Those punters who enjoy backing at level stakes for the win usually have a lot of fun. Some may win a few percent on their turnover during a year, most will lose a little. It all depends, naturally, on how good your selections are!

Level stakes betting, though, doesn't offer an enormous degree of excitement. You can bet and bet, and get on top a bit, and then fall back a bit and many times you'll be cursing your luck when your fancy gets pipped for first spot.

I have always liked the idea of using the quinella as a backup to win betting. I think there is much to be said for a small punter to split his proposed win bet in half, and then use the second half of the bet to cover his fancy with another runner, probably the favourite.

How often do you get rolled by the hotpot? Or if you're on the hotpot, how often do you get knocked off by the well-fancied second favourite? I know, it happens many times. So why not do something about it.

Let's assume you have $20 to spend per race and you bet on, say, five races per meeting. That's a total of $100 outlay for the day. You'll need at least one winner at 4/1 to break even. But what if you decided to split the bet?

You place $10 for the win - and then use the remaining $10 to cover your selection with the favourite or the second favourite (if your fancy is actually the favourite). Now the bet is looking a lot more interesting, and it also is geared to provide you with a handsome windfall should your luck be in.

Let's say that in Race 1, your selection is a 5/1 chance. You put $10 on for the win ($50/$10). Now you couple the selection with the favourite, which is a 2/1 chance, in a quinella for $10. This quinella is likely to pay around the $7 mark for $1. You now stand to get a return of around $130 for your $20, if your selection can win and you can get that favourite into 2nd place for the quinella.

But what if your selection gets rolled by the favourite? Well, your $10 win bet is lost, but you've still landed the quinella and you're getting back around $70. In all, then, you've bet $20 for a $70 return.

In the second race, your fancy is the 6/4 favourite. You back it $10 a win, and take the second favourite at 3/1 for the $10 quinella. Here you are not standing to win a great deal only $15 from the win bet, and around $40 from the $10 quinella. Let's assume this bet fails because your selection fails to run a place.

In the third race, your selection is something of an outsider at 8/1. The favourite is well-fancied at even money. Your $10 goes on for the win ($80/$10) and your $10 goes on the quinella, which has a likely return of around $55. Your potential return, then, is $145 if all goes to plan.

But let's assume it doesn't. Your selection runs 2nd but the favourite wins. At least you've got the quinella and you get back $55 for your $20 overall bet. Now it's on to the fourth race and here you have a selection at 6 / 1 and the favourite is a 2/1 chance.

You bet $10 a win ($60 / $10) and then the $10 quinella bet, which is likely to return about $75 for the $10 bet. Whoopee! You strike both. Your selection wins and the quinella comes up as well. You get a total of $145 back for your $20.

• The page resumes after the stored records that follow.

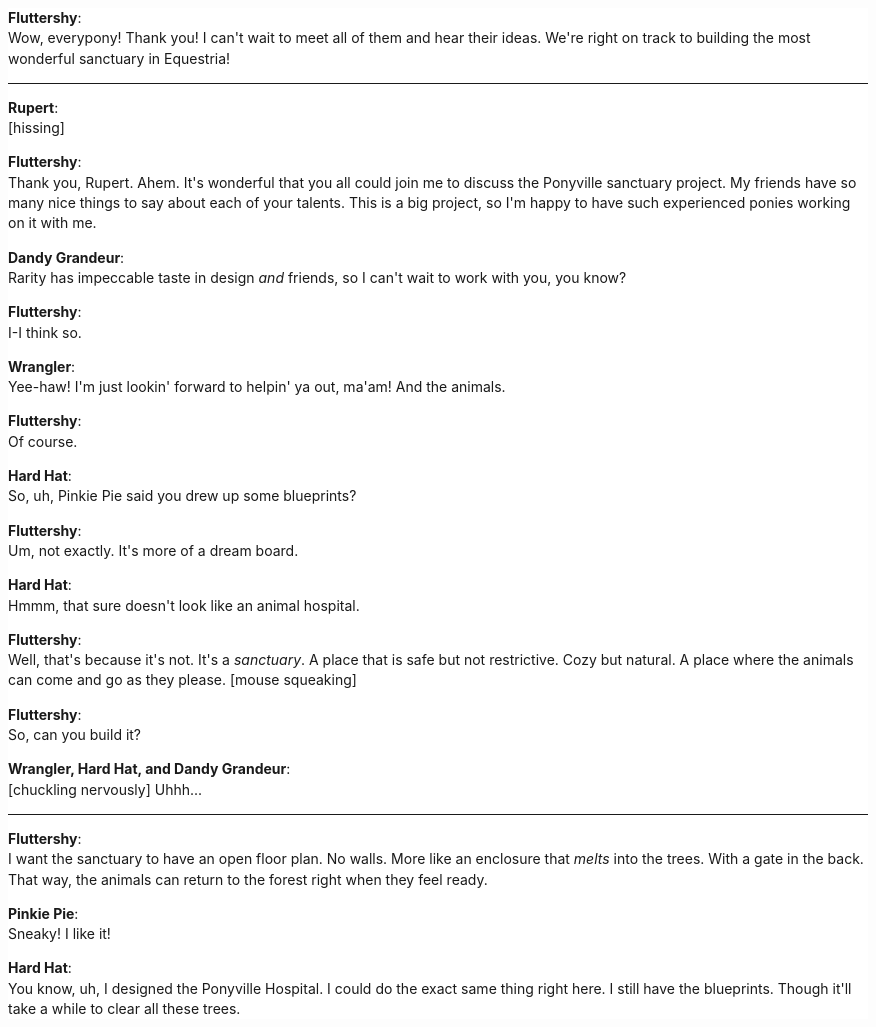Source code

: **Fluttershy**:  
Wow, everypony! Thank you! I can't wait to meet all of them and hear their ideas. We're right on track to building the most wonderful sanctuary in Equestria!

***

**Rupert**:  
[hissing]

**Fluttershy**:  
Thank you, Rupert. Ahem. It's wonderful that you all could join me to discuss the Ponyville sanctuary project. My friends have so many nice things to say about each of your talents. This is a big project, so I'm happy to have such experienced ponies working on it with me.

**Dandy Grandeur**:  
Rarity has impeccable taste in design *and* friends, so I can't wait to work with you, you know?

**Fluttershy**:  
I-I think so.

**Wrangler**:  
Yee-haw! I'm just lookin' forward to helpin' ya out, ma'am! And the animals.

**Fluttershy**:  
Of course.

**Hard Hat**:  
So, uh, Pinkie Pie said you drew up some blueprints?

**Fluttershy**:  
Um, not exactly. It's more of a dream board.

**Hard Hat**:  
Hmmm, that sure doesn't look like an animal hospital.

**Fluttershy**:  
Well, that's because it's not. It's a *sanctuary*. A place that is safe but not restrictive. Cozy but natural. A place where the animals can come and go as they please.
[mouse squeaking]

**Fluttershy**:  
So, can you build it?

**Wrangler, Hard Hat, and Dandy Grandeur**:  
[chuckling nervously] Uhhh...

***

**Fluttershy**:  
I want the sanctuary to have an open floor plan. No walls. More like an enclosure that *melts* into the trees. With a gate in the back. That way, the animals can return to the forest right when they feel ready.

**Pinkie Pie**:  
Sneaky! I like it!

**Hard Hat**:  
You know, uh, I designed the Ponyville Hospital. I could do the exact same thing right here. I still have the blueprints. Though it'll take a while to clear all these trees.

In the final race on which you operate you get a winner at 4/1 with your $10 bet but the favourite fails to get 2nd, so your quinella goes down. Your return is $50 for the $20.

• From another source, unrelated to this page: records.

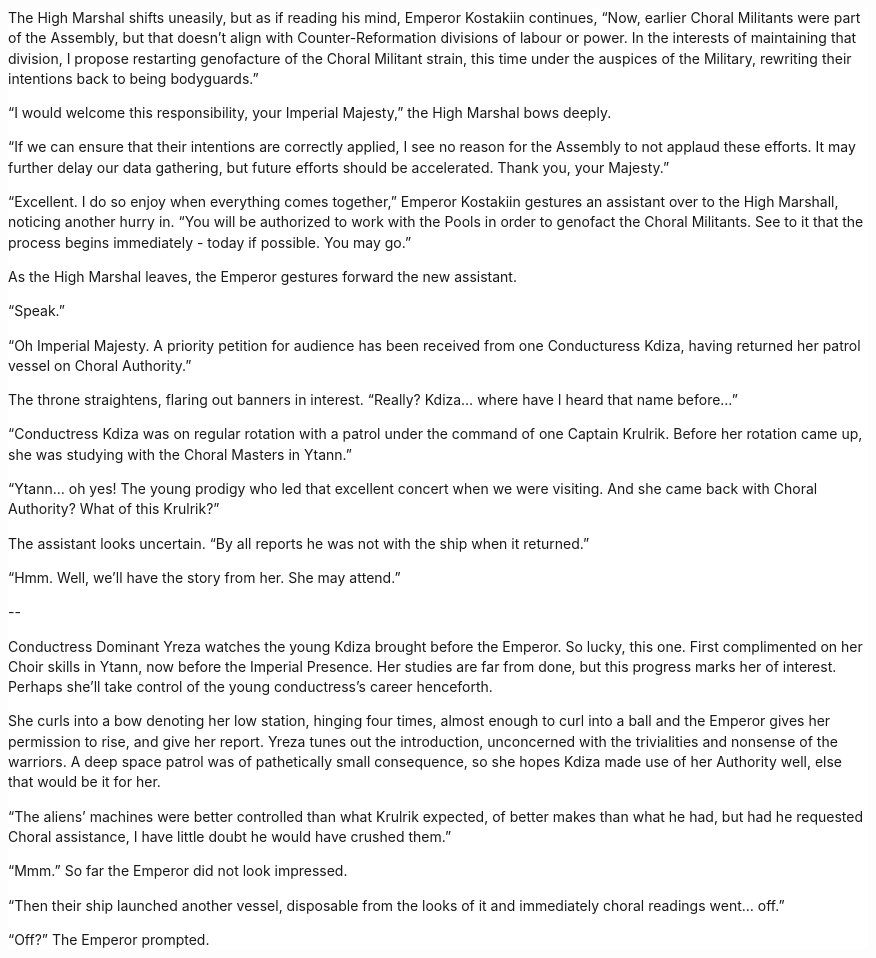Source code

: The High Marshal shifts uneasily, but as if reading his mind, Emperor Kostakiin continues, “Now, earlier Choral Militants were part of the Assembly, but that doesn’t align with Counter-Reformation divisions of labour or power. In the interests of maintaining that division, I propose restarting genofacture of the Choral Militant strain, this time under the auspices of the Military, rewriting their intentions back to being bodyguards.”  

“I would welcome this responsibility, your Imperial Majesty,” the High Marshal bows deeply.  

“If we can ensure that their intentions are correctly applied, I see no reason for the Assembly to not applaud these efforts. It may further delay our data gathering, but future efforts should be accelerated. Thank you, your Majesty.”

“Excellent. I do so enjoy when everything comes together,” Emperor Kostakiin gestures an assistant over to the High Marshall, noticing another hurry in. “You will be authorized to work with the Pools in order to genofact the Choral Militants. See to it that the process begins immediately - today if possible. You may go.”

As the High Marshal leaves, the Emperor gestures forward the new assistant.  

“Speak.”  

“Oh Imperial Majesty. A priority petition for audience has been received from one Conducturess Kdiza, having returned her patrol vessel on Choral Authority.”

The throne straightens, flaring out banners in interest. “Really? Kdiza… where have I heard that name before…”  

“Conductress Kdiza was on regular rotation with a patrol under the command of one Captain Krulrik. Before her rotation came up, she was studying with the Choral Masters in Ytann.”  

“Ytann… oh yes! The young prodigy who led that excellent concert when we were visiting. And she came back with Choral Authority? What of this Krulrik?”  

The assistant looks uncertain. “By all reports he was not with the ship when it returned.”  

“Hmm. Well, we’ll have the story from her. She may attend.”  

--

Conductress Dominant Yreza watches the young Kdiza brought before the Emperor. So lucky, this one. First complimented on her Choir skills in Ytann, now before the Imperial Presence. Her studies are far from done, but this progress marks her of interest. Perhaps she’ll take control of the young conductress’s career henceforth.  

She curls into a bow denoting her low station, hinging four times, almost enough to curl into a ball and the Emperor gives her permission to rise, and give her report. Yreza tunes out the introduction, unconcerned with the trivialities and nonsense of the warriors. A deep space patrol was of pathetically small consequence, so she hopes Kdiza made use of her Authority well, else that would be it for her.  

“The aliens’ machines were better controlled than what Krulrik expected, of better makes than what he had, but had he requested Choral assistance, I have little doubt he would have crushed them.”  

“Mmm.”  So far the Emperor did not look impressed.  

“Then their ship launched another vessel, disposable from the looks of it and immediately choral readings went… off.”

“Off?” The Emperor prompted.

In all, then, you've outlaid $100 and your returns total $320, so you've made a very good profit of $220. Had you bet each horse at $20 for the win your returns would have been $240 from two winners. By betting the quinellas, you've applied leverage of an extra $80 on your day's investments. Where you failed to get a return on two races betting win only, you were able to haul in quinellas using the alternative method.

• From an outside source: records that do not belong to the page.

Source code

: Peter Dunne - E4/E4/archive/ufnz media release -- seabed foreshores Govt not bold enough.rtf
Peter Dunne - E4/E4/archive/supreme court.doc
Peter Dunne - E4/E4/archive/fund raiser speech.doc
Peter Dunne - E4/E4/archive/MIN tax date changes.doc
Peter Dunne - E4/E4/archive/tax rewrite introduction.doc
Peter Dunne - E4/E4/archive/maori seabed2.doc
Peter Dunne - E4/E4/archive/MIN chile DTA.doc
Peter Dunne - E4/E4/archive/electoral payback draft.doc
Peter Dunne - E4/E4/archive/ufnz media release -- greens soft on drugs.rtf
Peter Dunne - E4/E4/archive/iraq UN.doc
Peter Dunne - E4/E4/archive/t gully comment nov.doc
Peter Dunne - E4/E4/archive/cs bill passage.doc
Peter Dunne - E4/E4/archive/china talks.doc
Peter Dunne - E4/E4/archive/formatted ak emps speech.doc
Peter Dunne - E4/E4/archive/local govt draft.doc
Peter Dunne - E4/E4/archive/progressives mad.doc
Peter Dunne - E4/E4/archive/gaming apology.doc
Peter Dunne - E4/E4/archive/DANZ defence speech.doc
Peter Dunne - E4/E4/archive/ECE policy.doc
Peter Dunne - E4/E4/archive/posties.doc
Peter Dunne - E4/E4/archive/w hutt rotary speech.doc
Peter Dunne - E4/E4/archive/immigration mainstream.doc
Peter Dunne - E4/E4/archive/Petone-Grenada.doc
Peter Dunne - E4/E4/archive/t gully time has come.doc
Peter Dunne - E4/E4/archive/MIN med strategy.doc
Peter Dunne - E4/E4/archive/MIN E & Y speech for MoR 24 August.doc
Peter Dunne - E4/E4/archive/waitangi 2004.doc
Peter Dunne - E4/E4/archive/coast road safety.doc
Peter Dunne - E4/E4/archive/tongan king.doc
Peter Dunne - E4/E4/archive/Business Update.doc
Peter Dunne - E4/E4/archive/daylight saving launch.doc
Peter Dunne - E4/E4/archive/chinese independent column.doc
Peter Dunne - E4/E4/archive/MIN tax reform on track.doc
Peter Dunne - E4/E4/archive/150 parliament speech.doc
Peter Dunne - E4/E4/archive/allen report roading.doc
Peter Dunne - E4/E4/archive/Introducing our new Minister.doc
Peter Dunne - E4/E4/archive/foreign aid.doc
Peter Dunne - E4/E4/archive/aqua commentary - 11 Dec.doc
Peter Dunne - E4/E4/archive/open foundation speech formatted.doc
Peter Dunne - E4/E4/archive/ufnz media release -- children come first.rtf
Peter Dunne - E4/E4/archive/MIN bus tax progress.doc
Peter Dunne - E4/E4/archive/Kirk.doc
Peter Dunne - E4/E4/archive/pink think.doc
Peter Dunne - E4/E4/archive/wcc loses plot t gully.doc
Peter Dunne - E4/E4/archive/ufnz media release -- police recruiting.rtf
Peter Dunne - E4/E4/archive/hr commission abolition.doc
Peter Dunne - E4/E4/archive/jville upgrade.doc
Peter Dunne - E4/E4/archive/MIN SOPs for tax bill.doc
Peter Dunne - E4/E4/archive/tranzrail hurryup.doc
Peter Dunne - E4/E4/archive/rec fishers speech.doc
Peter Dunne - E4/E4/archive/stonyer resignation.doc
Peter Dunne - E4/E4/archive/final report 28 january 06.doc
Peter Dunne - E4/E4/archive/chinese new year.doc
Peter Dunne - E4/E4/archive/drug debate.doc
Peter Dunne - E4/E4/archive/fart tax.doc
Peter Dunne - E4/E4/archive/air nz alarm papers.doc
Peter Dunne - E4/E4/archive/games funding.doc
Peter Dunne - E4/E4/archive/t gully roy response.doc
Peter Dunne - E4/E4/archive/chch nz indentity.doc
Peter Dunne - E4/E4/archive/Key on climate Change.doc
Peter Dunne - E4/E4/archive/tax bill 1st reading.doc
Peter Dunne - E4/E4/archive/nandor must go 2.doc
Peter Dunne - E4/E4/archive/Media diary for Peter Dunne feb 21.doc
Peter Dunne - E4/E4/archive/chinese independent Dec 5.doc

Now these are just hypothetical examples. To gain even more potential leverage, you could consider avoiding the favourites in the quinella - unless, of course, your own selection is the favourite.

Summing up, then: Quinella betting can be ideal insurance betting. Back your top selection straight out, but couple the horse in quinellas with the runners you reckon are going to be the dangers. Back the quinellas to at least cover your main bet.

A point to remember is that if you are going to back several runners with your main selection, it would be wise to arrange the bets so that whichever combination is successful you get more or less the same return.

Get hold of a quinella guide - we'll be publishing one in the next issue of PPM - to see how much you need to invest to do it properly and reasonably accurately. For instance, if your selection is a 6/1 chance and you want to couple it with three others at 4/1, 5/1 and 10/1 to return you $50, you would need the following bets for the quinella:

6/1 with 4/1  $7
6/1 with 5/1  $6
6/1 with 10/1  $3

This is a total of $16 and your return is going to be more or less $50, whichever one happens to win the quinella.